*Tugas 1*: Tuliskan ulang baris-baris catatan dataset tanpa diubah, mulai dari baris yang memuat "pose: elev=228.8 azim=260.6" sampai baris terakhir catatan, kedua ujungnya ikut. Jangan masukkan gambarnya ke dalam jawaban.

*Potongan Teks*:
-*-
Dampak Bercokolnya AS di Irak
Juru bicara pasukan relawan rakyat al-Hashd al-Shaabi, Karim al-Nuri mengatakan, keberadaan militer Amerika Serikat di Irak akan mendorong kembalinya terorisme di negara ini.
Seraya memperingatkan dampak berlanjutnya kehadiran militer Amerika di Irak, Karim al-Nuri menambahkan, kehadiran militer AS di Irak sejak tahun 2003 hingga kini menjadi faktor utama tumbuhnya teroris Daesh dan daya tarik teroris dari seluruh dunia ke Irak.
Kehadiran militer AS di Irak yang jumlahnya mencapai sekitara sembilan ribu, telah membuat khawatir opini publik Irak. Pasukan Amerika yang terpaksa ditarik dari Irak tahun 2011 akibat kegagalan berulang mereka melawan resistensi dan represi rakyat Irak, pada tahun 2014 dengan dalih melawan teroris Daesh dan dalam koridor koalisi internasional anti Daesh kembali ditempatkan di Irak.
Petinggi Amerika dengan berbagai metode berusaha melanjutkan kehadiran militernya di Irak di era pasca Daesh. Oleh karena itu, mereka menyatakan meski Daesh kalah, tapi pasukan Amerika di negara ini tidak akan ditarik. Kebijakan baru AS di Irak untuk melanggengkan kehadiran militernya dan mengucilkan sejumlah kelompok politik di era pasca Daesh, dapat memicu krisis baru di Irak.
Amerika sejatinya ingin melanggengkan kehadiran militernya di Irak melalui aksi destruktif Daesh. Koalisi Amerika yang diklaim sebagai koalisi anti terorisme bukan saja berubah menjadi kelompok pembantai warga sipil dan militer di Irak dan Suriah, serta aksi-aksi malah menyulitkan upaya perang melawan terorisme. Bahkan koalisi AS ini berubah menjadi kelompok pemcipta dan pendukung teroris di kawasan.
Terkait hal ini, Hillary Clinton, mantan menteri luar negeri Amerika di buku memorialnya "Hard Choices" secara tranparan mengakui bahwa Kita sendiri yang membentuk Daesh.
Tujuan dan aksi koalisi agresor Amerika penyempurna peran kelompok teroris dalam merusak Irak dan memperpanjang perang serta krisis di negara ini. Hal ini tentu saja kian menambah kekhawatiran atas berlanjutnya pergerakan mencurigakan dan bias Amerika tersebut.
Di atmosfer seperti ini petinggi Irak berulang kali menuntut penyidikan penuh terkait intervensi Amerika di Baghdad khususnya agresi 2003 ke negara mereka. Petinggi Irak yakin bahwa intervensi AS di Irak telah membuka pintu bagi seluruh kelompok teroris di seluruh dunia untuk berbondong-bondong masuk ke negara ini. Amerika dan Inggris di tahun 2003 menyerang Irak dengan dalih rezim Saddam Husein memiliki senjata pemusnah massal.
-*-
[Catatan dataset]
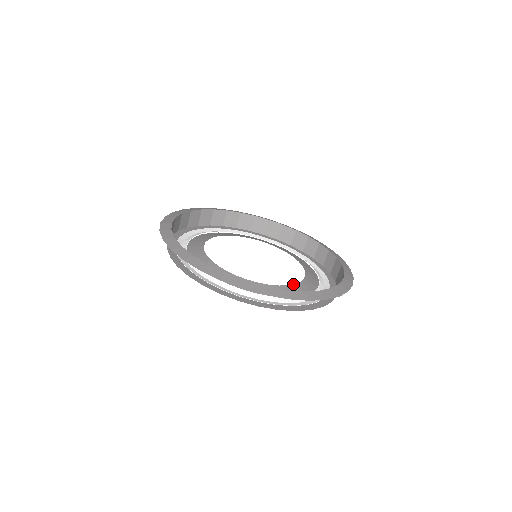
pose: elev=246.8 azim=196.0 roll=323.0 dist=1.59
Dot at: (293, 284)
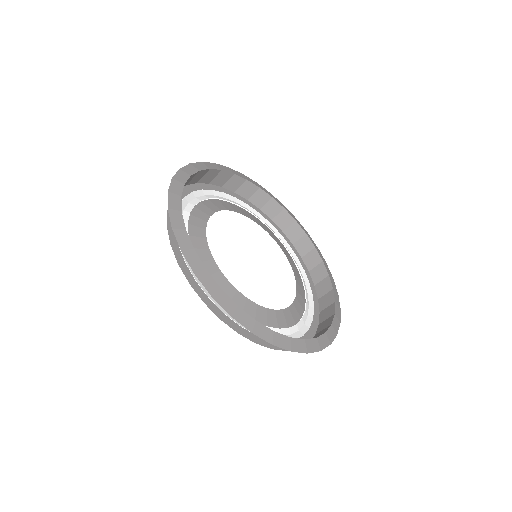
Dot at: (287, 307)
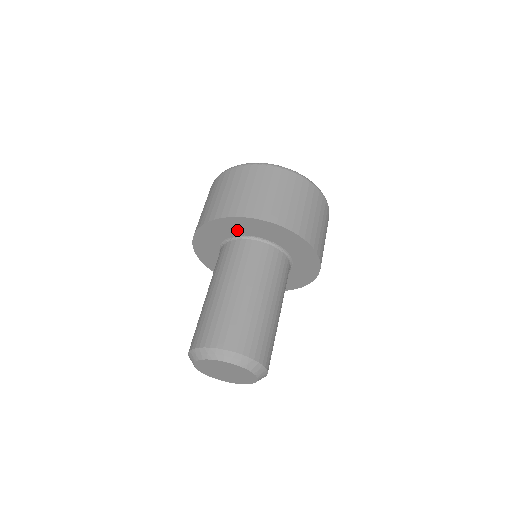
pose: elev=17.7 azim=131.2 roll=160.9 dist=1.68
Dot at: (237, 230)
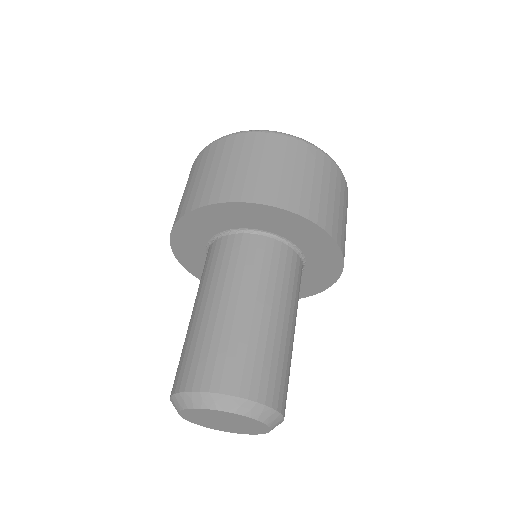
Dot at: (197, 238)
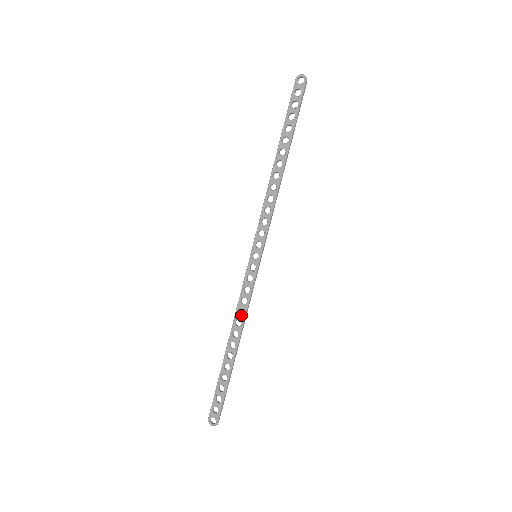
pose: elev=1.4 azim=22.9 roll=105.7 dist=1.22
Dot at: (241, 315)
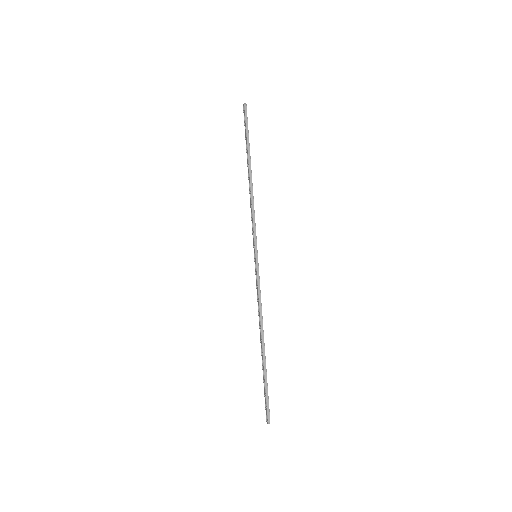
Dot at: (259, 311)
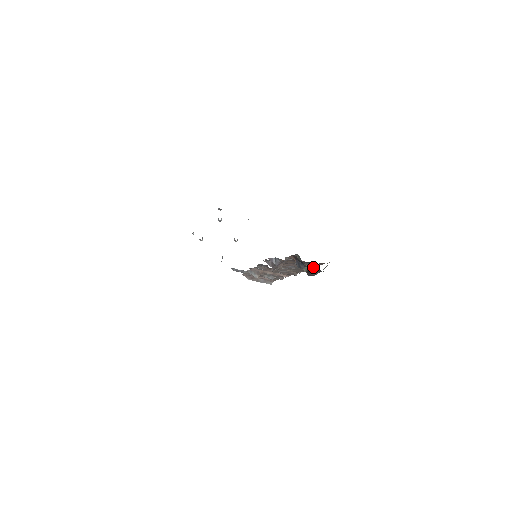
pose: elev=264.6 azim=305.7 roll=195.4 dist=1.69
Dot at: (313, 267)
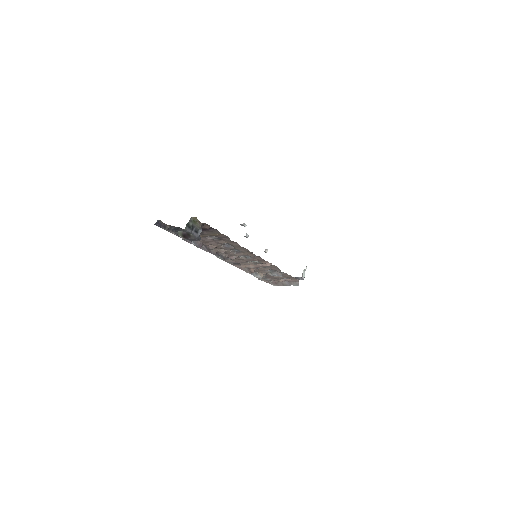
Dot at: (180, 229)
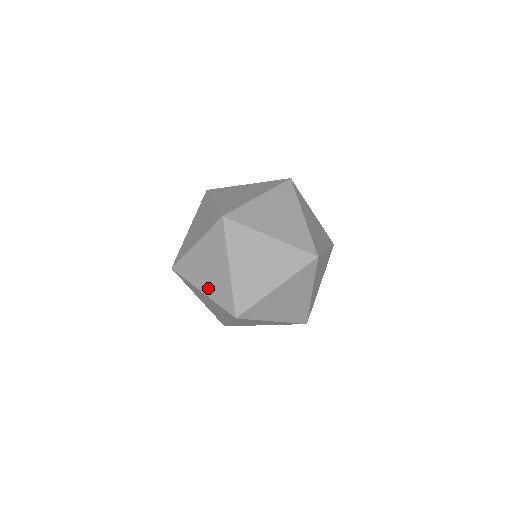
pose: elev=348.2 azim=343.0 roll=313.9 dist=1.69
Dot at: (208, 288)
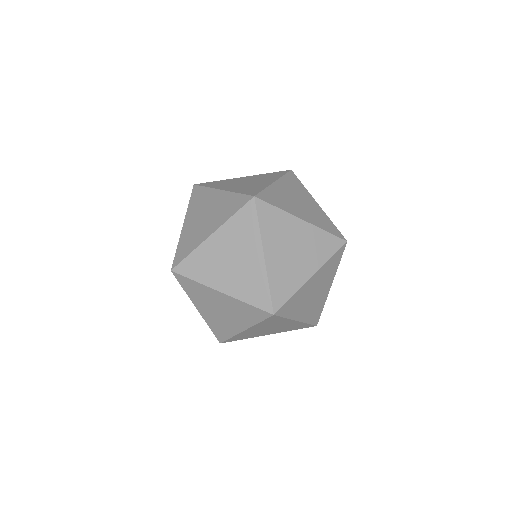
Dot at: (276, 332)
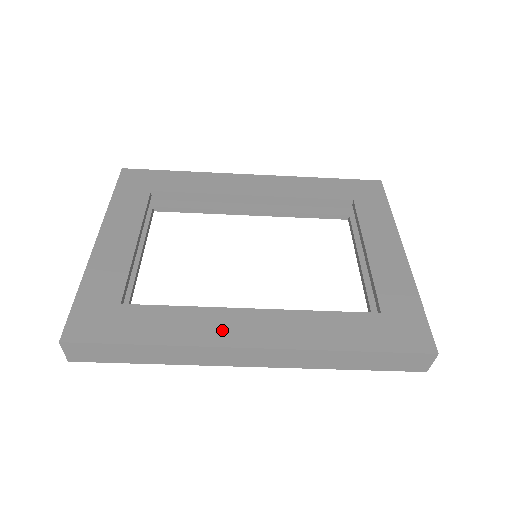
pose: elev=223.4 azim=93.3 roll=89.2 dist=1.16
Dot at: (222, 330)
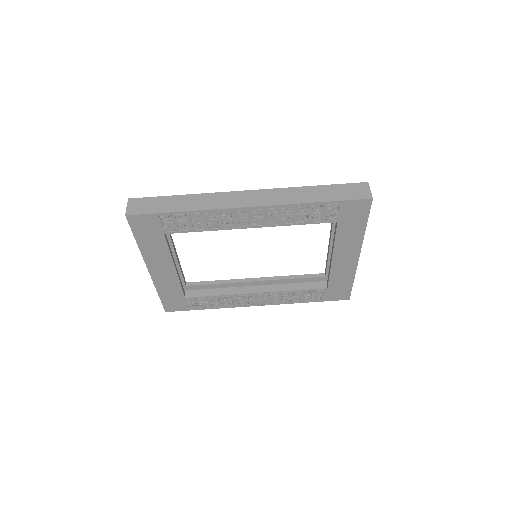
Dot at: occluded
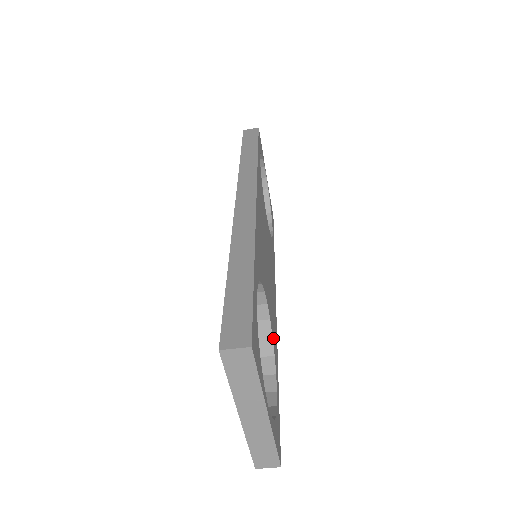
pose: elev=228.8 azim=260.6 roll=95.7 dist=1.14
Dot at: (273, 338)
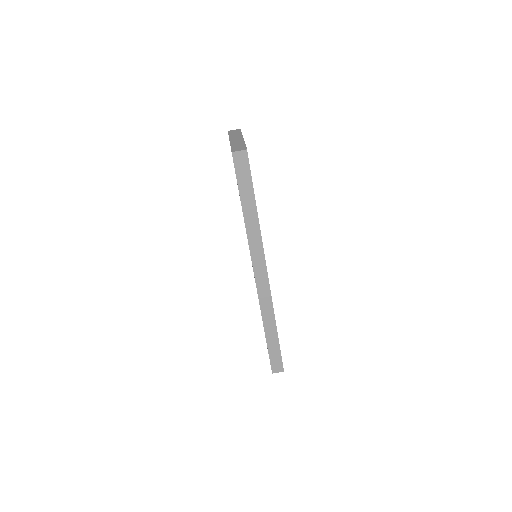
Dot at: occluded
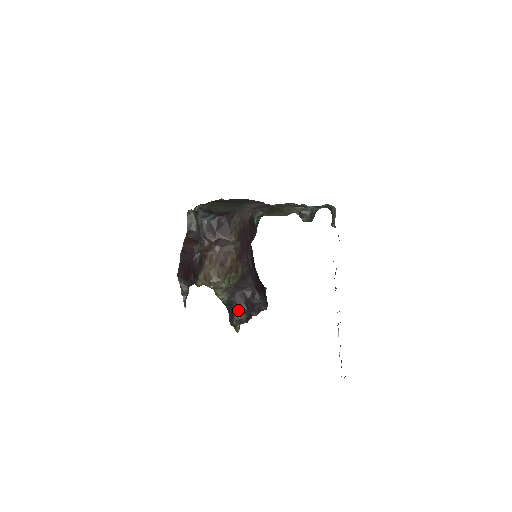
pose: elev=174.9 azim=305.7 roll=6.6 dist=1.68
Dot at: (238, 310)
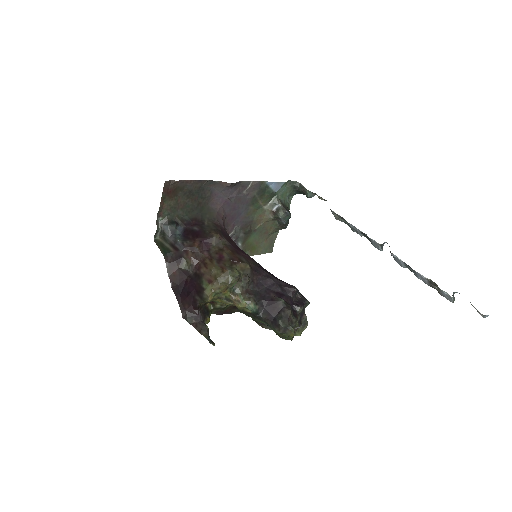
Dot at: (275, 308)
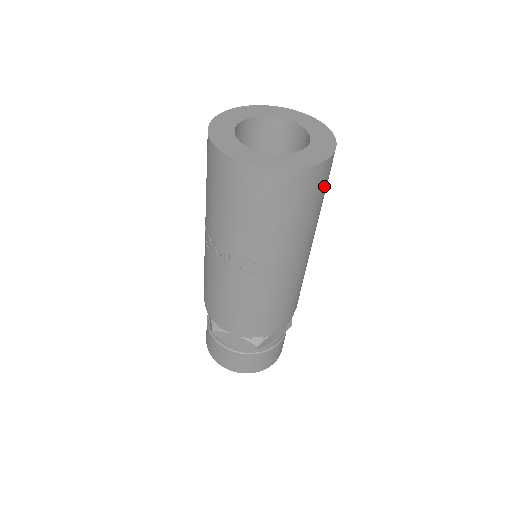
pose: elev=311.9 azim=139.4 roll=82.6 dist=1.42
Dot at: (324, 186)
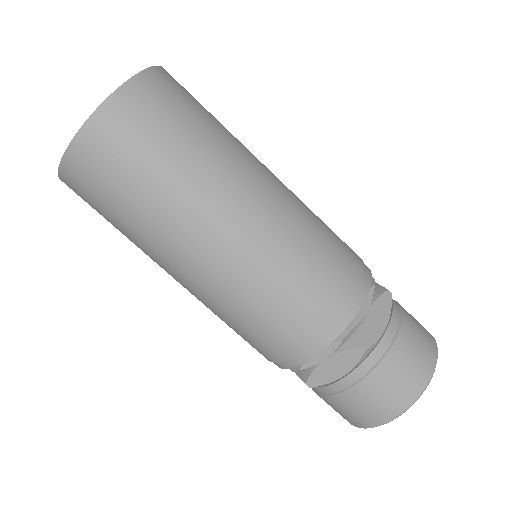
Dot at: (128, 152)
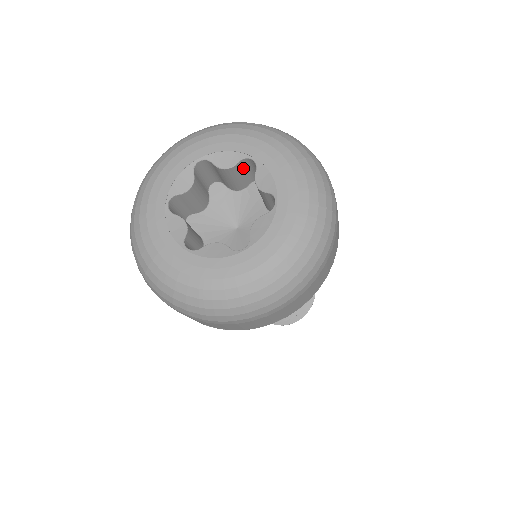
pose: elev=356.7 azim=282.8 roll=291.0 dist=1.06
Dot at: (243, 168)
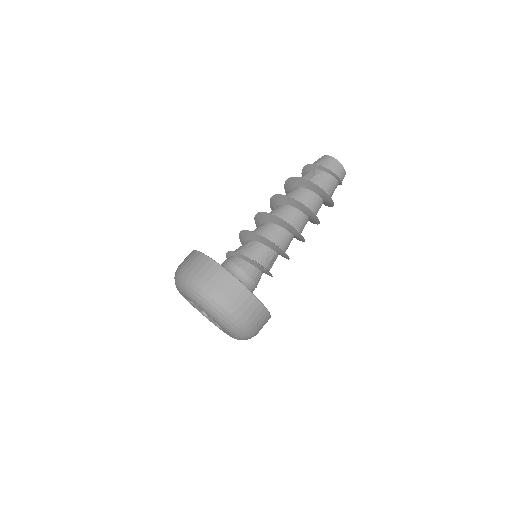
Dot at: occluded
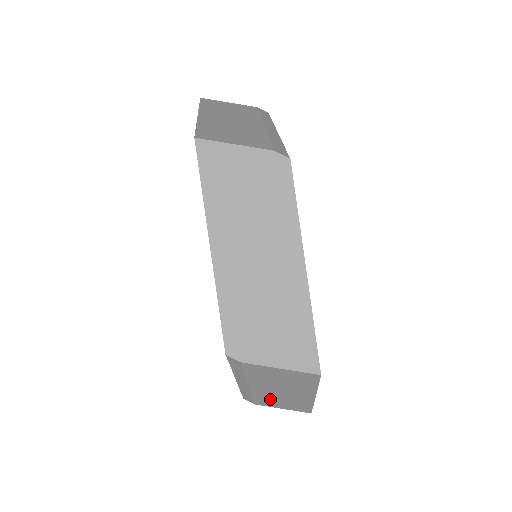
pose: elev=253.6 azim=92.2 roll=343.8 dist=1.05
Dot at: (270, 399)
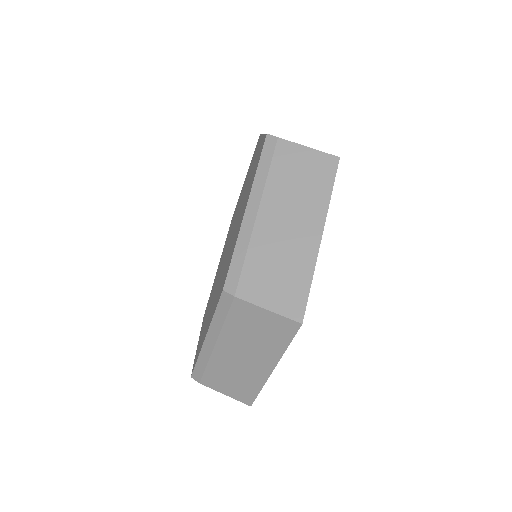
Dot at: (265, 261)
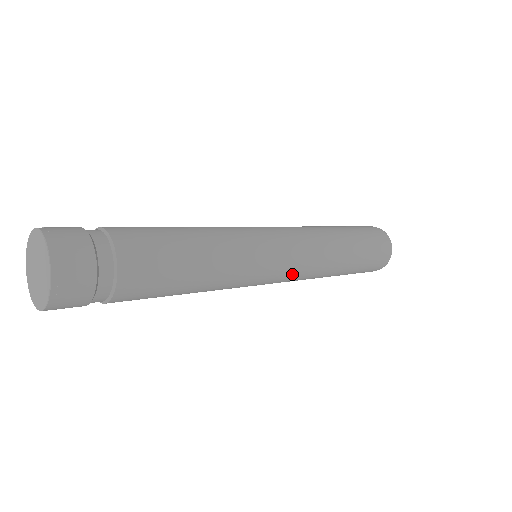
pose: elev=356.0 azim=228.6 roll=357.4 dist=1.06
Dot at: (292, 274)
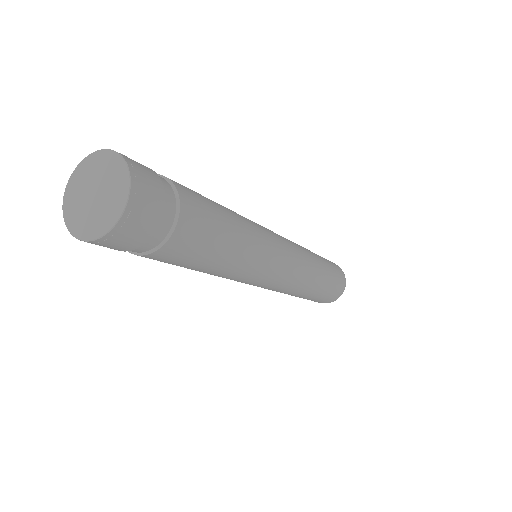
Dot at: (294, 257)
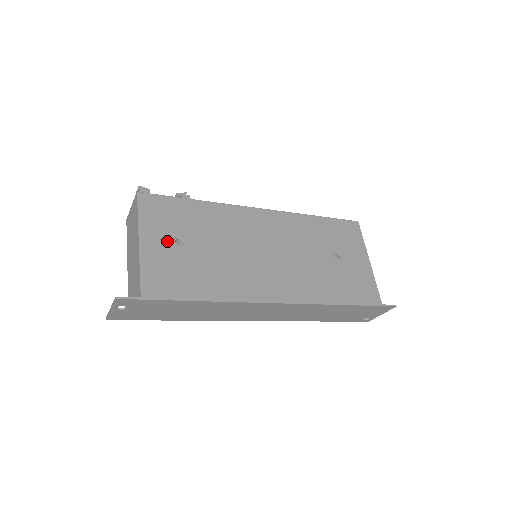
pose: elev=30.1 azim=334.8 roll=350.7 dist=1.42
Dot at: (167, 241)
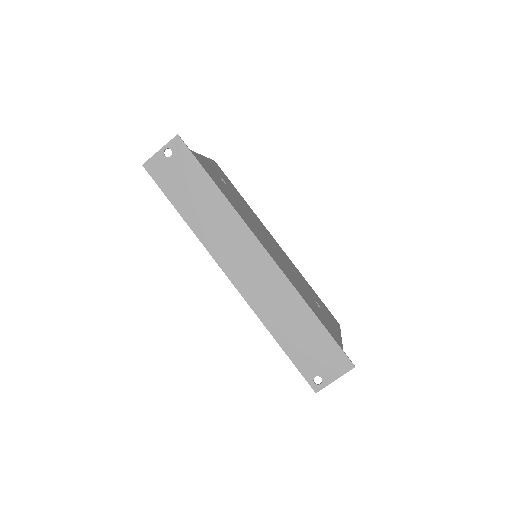
Dot at: (218, 174)
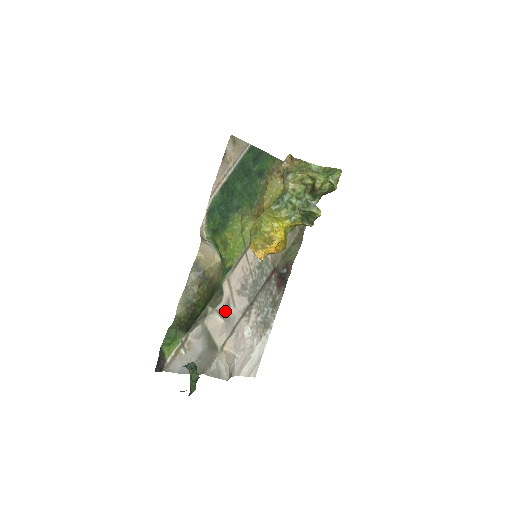
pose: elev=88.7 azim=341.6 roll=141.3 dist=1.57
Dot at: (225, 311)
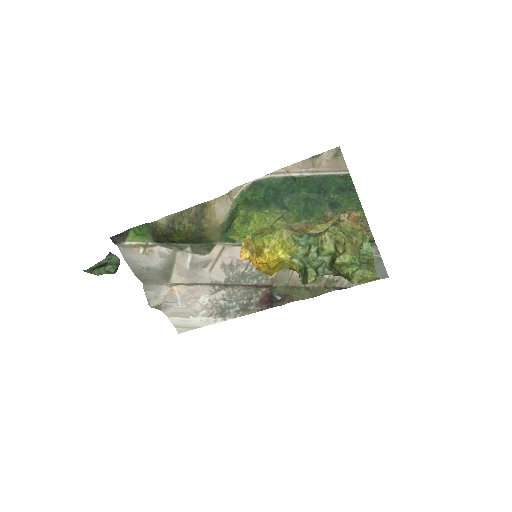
-*-
*Tugas 2*: Perbarui bagian teks tentang kehadiran militer AS di Irak, dari "Amerika sejatinya ingin" sampai "teroris di kawasan.", keduanya ikut, dengan mengganti "destruktif" menjadi "merusak".

*Jawaban Tertulis 1*:
pose: elev=228.8 azim=260.6 roll=95.7 dist=1.14
Dot at: (273, 338)
Dot at: occluded
pose: elev=174.9 azim=305.7 roll=6.6 dist=1.68
Dot at: (238, 310)
Dot at: (275, 308)
pose: elev=311.9 azim=139.4 roll=82.6 dist=1.42
Dot at: (324, 186)
Dot at: (128, 152)
pose: elev=356.7 azim=282.8 roll=291.0 dist=1.06
Dot at: (243, 168)
Dot at: occluded
pose: elev=253.6 azim=92.2 roll=343.8 dist=1.05
Dot at: (270, 399)
Dot at: (265, 261)
pose: elev=356.0 azim=228.6 roll=357.4 dist=1.06
Dot at: (292, 274)
Dot at: (294, 257)
pose: elev=30.1 azim=334.8 roll=350.7 dist=1.42
Dot at: (167, 241)
Dot at: (218, 174)
pose: elev=88.7 azim=341.6 roll=141.3 dist=1.57
Dot at: (225, 311)

*Jawaban Tertulis 2*:
Amerika sejatinya ingin melanggengkan kehadiran militernya di Irak melalui aksi merusak Daesh. Koalisi Amerika yang diklaim sebagai koalisi anti terorisme bukan saja berubah menjadi kelompok pembantai warga sipil dan militer di Irak dan Suriah, serta aksi-aksi malah menyulitkan upaya perang melawan terorisme. Bahkan koalisi AS ini berubah menjadi kelompok pemcipta dan pendukung teroris di kawasan.